# dealing with all-wheel-drive ?



## dtbaker (Jan 5, 2008)

I am wondering if anyone has converted something with modern all-wheel-drive.... specifically if the control of power going to different wheels is typically in the ECU and affected, or UNaffected, by the removal of the ICE motor.

I realize it poses some weight and efficiency penalties as well as limiting undercarriage area to hang battery racks, but there are some nice little cars that have modern 'smart' AWD, and I am wondering if they are candidates for conversion without too much fooling around or removal of the drive to rear wheels for instance.

I am thinking about the little suzukis, or audi, or subarus...

comments?


----------



## piotrsko (Dec 9, 2007)

subaru's (especially older, as told to me) are mechanically AWD, no tricks required since the emphasis is All Time AWD. so... appears to be simple ice to EV conversion, or as much simple as that could be.

don't know about the suzuki, and I know that audi's have this control freak going on with everything in the car.

Guessing you want a low CD.


----------



## dtbaker (Jan 5, 2008)

piotrsko said:


> don't know about the suzuki, and I know that audi's have this control freak going on with everything in the car.


I would HOPE that the traction sensors and all that would talk to the ECU and work without the actual ICE motor, but would love to hear some anyone who has actually tried converting a 'modern' computer controlled AWD.

we have a fair number of audi quattro and tons of subarus that come up used around my area, and I just am curious whether they are too complex to mess with or not.


----------



## piotrsko (Dec 9, 2007)

i'd convert a subaru wagon, my self if i didn't have this stupid donor ranger 1/2 way done.

didn't valerun or Crodriver do an audi?


----------



## drgrieve (Apr 14, 2011)

This 17 year old kid (16 when started!) is converting a 1998 A4 quattro. 

http://www.evalbum.com/3899

Ask him?


----------



## gdirwin (Apr 7, 2009)

My RAV4 AWD conversion did not involve anything electrical/computer related - purely mechanical diffs/transaxle. The most significant factor was that the motor was installed transverse/sideways, which made fitting a 9" WARP really tight...


----------



## Bowser330 (Jun 15, 2008)

dtbaker said:


> I would HOPE that the traction sensors and all that would talk to the ECU and work without the actual ICE motor, but would love to hear some anyone who has actually tried converting a 'modern' computer controlled AWD.
> 
> we have a fair number of audi quattro and tons of subarus that come up used around my area, and I just am curious whether they are too complex to mess with or not.


I have a similar interest in converting something AWD, it help take advantage of the low-end torque instead of wasting the energy with a burn-out.

You can search Evalbum.com by car make and find audis or subarus that are being converted.


----------



## toyolla2 (Jun 21, 2010)

Toyota has announced that it intends to resurrect the RAV4 -electric version.
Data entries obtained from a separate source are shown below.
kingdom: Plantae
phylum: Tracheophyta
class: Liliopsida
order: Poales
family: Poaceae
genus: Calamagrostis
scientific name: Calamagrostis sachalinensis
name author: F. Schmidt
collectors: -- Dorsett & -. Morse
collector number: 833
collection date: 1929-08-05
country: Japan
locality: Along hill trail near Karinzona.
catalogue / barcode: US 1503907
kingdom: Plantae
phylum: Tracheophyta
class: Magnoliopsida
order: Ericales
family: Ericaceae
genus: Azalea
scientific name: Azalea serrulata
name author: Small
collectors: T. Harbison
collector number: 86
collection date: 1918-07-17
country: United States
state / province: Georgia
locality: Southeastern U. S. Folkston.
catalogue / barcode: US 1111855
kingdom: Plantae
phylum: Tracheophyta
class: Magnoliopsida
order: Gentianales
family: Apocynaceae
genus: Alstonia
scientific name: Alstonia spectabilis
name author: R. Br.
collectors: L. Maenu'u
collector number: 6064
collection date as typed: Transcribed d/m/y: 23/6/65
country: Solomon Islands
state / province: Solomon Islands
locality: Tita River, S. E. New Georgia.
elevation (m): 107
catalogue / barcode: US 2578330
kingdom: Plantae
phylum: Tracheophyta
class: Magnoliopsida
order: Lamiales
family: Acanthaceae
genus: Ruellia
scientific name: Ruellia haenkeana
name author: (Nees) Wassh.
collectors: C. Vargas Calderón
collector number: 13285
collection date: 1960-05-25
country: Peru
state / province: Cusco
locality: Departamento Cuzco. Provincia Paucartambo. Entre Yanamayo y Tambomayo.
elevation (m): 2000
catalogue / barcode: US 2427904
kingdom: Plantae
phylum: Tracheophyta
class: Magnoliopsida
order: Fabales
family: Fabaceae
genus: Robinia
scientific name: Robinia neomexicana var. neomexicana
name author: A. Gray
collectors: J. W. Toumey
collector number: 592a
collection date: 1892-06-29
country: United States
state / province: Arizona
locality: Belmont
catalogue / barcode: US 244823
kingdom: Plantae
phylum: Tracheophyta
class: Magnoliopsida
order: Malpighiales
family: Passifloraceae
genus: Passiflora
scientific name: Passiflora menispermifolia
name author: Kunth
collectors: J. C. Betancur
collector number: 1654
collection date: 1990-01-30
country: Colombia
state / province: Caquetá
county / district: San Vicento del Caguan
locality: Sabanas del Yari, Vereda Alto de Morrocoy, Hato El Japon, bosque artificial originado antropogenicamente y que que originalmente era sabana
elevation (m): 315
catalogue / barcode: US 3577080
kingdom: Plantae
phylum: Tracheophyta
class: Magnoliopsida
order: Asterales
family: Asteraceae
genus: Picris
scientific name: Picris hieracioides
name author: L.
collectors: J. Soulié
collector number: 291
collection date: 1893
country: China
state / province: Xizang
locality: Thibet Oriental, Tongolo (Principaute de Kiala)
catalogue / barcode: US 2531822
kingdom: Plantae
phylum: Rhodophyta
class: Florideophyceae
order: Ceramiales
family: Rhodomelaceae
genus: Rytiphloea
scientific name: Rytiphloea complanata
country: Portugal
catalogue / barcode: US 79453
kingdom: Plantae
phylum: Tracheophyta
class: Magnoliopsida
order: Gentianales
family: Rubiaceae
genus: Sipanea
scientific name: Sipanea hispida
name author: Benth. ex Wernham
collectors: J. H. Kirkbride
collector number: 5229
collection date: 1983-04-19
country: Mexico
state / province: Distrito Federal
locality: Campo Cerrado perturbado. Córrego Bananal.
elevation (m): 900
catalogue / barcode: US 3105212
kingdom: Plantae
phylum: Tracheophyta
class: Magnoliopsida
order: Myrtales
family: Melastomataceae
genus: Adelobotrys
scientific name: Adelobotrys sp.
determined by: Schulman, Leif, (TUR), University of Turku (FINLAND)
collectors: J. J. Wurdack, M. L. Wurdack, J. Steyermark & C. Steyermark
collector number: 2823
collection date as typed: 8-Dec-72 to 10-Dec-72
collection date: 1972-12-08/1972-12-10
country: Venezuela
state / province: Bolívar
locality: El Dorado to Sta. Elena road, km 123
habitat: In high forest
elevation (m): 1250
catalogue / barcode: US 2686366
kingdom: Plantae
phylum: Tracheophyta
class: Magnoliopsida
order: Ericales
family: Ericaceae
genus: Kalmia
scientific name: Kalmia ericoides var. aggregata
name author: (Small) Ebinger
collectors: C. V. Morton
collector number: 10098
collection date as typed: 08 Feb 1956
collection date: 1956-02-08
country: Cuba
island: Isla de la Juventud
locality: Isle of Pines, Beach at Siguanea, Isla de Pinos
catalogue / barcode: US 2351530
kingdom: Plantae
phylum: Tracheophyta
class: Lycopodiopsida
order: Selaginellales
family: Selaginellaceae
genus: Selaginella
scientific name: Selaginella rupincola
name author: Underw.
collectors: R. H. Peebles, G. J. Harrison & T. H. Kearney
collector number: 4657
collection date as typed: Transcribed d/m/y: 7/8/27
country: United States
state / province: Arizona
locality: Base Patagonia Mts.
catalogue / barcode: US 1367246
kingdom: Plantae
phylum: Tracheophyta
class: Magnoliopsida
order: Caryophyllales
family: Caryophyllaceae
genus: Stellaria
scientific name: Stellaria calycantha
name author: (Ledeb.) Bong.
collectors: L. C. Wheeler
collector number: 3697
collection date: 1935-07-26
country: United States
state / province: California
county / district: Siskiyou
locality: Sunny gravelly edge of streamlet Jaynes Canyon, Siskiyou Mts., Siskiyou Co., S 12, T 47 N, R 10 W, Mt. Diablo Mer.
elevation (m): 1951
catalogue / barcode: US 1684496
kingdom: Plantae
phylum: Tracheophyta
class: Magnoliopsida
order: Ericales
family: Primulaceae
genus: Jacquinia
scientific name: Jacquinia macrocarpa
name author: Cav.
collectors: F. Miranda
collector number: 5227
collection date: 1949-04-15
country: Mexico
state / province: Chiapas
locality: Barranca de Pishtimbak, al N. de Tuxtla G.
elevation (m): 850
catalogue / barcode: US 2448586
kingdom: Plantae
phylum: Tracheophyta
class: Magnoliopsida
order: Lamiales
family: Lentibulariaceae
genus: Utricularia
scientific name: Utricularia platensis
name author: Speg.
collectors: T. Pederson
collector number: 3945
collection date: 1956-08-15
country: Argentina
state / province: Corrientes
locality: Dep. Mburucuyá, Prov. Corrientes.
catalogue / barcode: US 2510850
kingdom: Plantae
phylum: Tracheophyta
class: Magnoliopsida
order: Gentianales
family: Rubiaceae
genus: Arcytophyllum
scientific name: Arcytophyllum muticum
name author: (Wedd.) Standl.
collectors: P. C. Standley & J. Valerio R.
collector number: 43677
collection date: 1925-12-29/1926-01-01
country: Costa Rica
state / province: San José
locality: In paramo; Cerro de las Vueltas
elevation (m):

Production is to start in Woodstock, Ontario. I suspect they are becoming sensitive to those increasing Nissan Leaf sales figures.


----------



## DanGT86 (Jan 1, 2011)

AWD might be a good reason to run 2 small motors instead of one big one. One motor per differential would be interesting. I think the fluid coupling in AWD systems is the largest source of parasitic driveline loss. Getting rid of it in favor of 2 motors might make up for the extra weight of the 2 motors.


----------



## Bowser330 (Jun 15, 2008)

DanGT86 said:


> AWD might be a good reason to run 2 small motors instead of one big one. One motor per differential would be interesting. I think the fluid coupling in AWD systems is the largest source of parasitic driveline loss. Getting rid of it in favor of 2 motors might make up for the extra weight of the 2 motors.


but then you are running direct drive... 

Unless you have one motor direct drive on one axle with a wide ratio and the other motor attached to a transmission before the other axle....


----------



## Thaniel (May 25, 2008)

You will need to research the evact year and model you are wanting to convert. A " in general" statement won't help if you end up with a model that relies on a lot of electronics that go belly up. 

By the way my 1999 land rover discovery is 100 percent mechanical and does not talk to the computer.


----------